2.11 Statements by Defendant

You have heard evidence that [defendant] made a statement in which the government claims [he/she] admitted certain facts.

It is for you to decide (1) whether [defendant] made the statement, and (2) if so, how much weight to give it. In making those decisions, you should consider all of the evidence about the statement, including the circumstances under which the statement may have been made [and any facts or circumstances tending to corroborate or contradict the version of events described in the statement].

Comment(s)

(1) The instruction uses the word “statement” to avoid the more pejorative term “confession.”
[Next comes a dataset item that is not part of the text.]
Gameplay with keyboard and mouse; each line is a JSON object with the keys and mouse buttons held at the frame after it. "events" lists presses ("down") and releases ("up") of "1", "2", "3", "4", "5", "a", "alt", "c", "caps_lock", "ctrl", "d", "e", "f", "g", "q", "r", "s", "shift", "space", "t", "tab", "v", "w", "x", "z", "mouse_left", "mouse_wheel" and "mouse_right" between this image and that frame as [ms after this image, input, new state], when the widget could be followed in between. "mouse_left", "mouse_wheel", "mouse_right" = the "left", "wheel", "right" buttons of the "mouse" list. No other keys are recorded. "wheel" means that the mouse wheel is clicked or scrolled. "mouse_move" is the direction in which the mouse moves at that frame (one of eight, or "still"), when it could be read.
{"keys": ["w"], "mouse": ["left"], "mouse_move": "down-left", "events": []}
(2) A judge is required to give this instruction if the defendant has raised “a genuine factual issue concerning the voluntariness of such statements . . ., whether through his own or the Government’s witnesses[.]” United States v. Fera, 616 F.2d 590, 594 (1st Cir. 1980). Under 18 U.S.C. § 3501(a), “[i]f the trial judge determines that the confession was voluntarily made it shall be admitted in evidence and the trial judge shall permit the jury to hear relevant evidence on the issue of voluntariness and shall instruct the jury to give such weight to the confession as the jury feels it deserves under all the circumstances.” (Dickerson v. United States, 530 U.S. 428 (2000), held that 18 U.S.C. § 3501 did not displace the constitutional requirements of Miranda v. Arizona, 384 U.S. 436 (1966), but Dickerson did not say that section 3501 has no effect at all. It seems safer, therefore, to charge in light of section 3501 even if Miranda requirements are satisfied.) See also Crane v. Kentucky, 476 U.S. 683, 687-91 (1986) (holding exclusion of testimony about circumstances of confession deprived defendant of a fair opportunity to present a defense). The First Circuit has held that, “[o]nce the judge makes the preliminary finding of voluntariness, the jury does not make another independent finding on that issue. Under this procedure, the jury only hears evidence on the circumstances surrounding the confession to aid it in determining the weight or credibility of the confession.” United States v. Campusano, 947 F.2d 1, 6 (1st Cir. 1991) (quoting United States v. Nash, 910 F.2d 749, 756 (11th Cir. 1990) (quoting United States v. Robinson, 439 F.2d 553, 575 (D.C. Cir. 1970) (McGowan, J., dissenting))).

(3) In addition to determining whether a defendant’s statement was voluntarily made, the court must “make[] a preliminary determination as to whether testimony about the confession is sufficiently trustworthy for the jury to consider the confession as evidence of guilt.” United States v. Singleterry, 29 F.3d 733, 737 (1st Cir. 1994) (citations omitted). “The general rule is that a jury cannot rely on an extrajudicial, post-offense confession, even when voluntary, in the absence of ‘substantial independent evidence which would tend to establish the trustworthiness of [the] statement.’” Id. (alteration in original) (quoting Opper v. United States, 348 U.S. 84, 93 (1954)). If evidence of the statement is admitted, “the court has the discretion to determine that the question of trustworthiness is such a close one that it would be appropriate to instruct the jury to conduct its own corroboration analysis.” Id. at 739. That is the purpose of the bracketed language in the instruction. “[A] judge has wide latitude to select appropriate, legally correct instructions to ensure that the jury weighs the evidence without thoughtlessly crediting an out-of-court confession.” Id.